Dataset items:
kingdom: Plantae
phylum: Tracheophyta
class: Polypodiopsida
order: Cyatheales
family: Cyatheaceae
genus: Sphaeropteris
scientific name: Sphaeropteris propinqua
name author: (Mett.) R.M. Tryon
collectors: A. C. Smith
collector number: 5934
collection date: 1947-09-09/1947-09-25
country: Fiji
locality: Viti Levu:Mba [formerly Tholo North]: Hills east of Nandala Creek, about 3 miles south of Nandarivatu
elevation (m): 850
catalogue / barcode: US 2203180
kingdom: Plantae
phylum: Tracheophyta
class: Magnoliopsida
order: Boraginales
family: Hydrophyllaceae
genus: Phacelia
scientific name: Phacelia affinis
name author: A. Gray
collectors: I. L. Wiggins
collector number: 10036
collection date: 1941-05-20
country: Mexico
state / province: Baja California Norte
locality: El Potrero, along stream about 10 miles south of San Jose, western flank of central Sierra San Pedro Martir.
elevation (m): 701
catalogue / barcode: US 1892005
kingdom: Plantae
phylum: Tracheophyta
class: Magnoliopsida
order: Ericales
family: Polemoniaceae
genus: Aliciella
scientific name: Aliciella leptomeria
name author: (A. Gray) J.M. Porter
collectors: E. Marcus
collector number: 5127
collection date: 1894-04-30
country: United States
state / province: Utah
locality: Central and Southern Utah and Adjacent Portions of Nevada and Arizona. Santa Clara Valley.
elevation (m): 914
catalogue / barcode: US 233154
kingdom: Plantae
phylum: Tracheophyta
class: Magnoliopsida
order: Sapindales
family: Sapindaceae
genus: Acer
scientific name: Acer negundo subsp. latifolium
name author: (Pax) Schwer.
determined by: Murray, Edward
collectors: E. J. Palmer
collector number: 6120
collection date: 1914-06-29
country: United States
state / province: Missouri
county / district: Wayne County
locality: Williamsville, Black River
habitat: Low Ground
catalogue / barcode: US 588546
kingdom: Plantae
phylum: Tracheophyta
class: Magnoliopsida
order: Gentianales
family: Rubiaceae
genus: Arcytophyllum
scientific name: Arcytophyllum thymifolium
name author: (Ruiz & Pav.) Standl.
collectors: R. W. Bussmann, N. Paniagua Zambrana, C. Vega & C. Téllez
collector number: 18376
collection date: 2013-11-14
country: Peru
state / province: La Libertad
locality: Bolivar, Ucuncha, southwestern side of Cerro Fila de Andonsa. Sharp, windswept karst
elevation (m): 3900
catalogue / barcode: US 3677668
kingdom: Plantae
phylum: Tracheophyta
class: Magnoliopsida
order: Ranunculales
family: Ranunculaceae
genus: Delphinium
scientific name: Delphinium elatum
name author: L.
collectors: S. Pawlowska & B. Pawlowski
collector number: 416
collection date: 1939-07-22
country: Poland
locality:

WHAT IS NEEDED.
Copy out the entries word for word, beginning at the very first line and continuing through the line that contains "country: Mexico".

WRITTEN SOLUTION.
kingdom: Plantae
phylum: Tracheophyta
class: Polypodiopsida
order: Cyatheales
family: Cyatheaceae
genus: Sphaeropteris
scientific name: Sphaeropteris propinqua
name author: (Mett.) R.M. Tryon
collectors: A. C. Smith
collector number: 5934
collection date: 1947-09-09/1947-09-25
country: Fiji
locality: Viti Levu:Mba [formerly Tholo North]: Hills east of Nandala Creek, about 3 miles south of Nandarivatu
elevation (m): 850
catalogue / barcode: US 2203180
kingdom: Plantae
phylum: Tracheophyta
class: Magnoliopsida
order: Boraginales
family: Hydrophyllaceae
genus: Phacelia
scientific name: Phacelia affinis
name author: A. Gray
collectors: I. L. Wiggins
collector number: 10036
collection date: 1941-05-20
country: Mexico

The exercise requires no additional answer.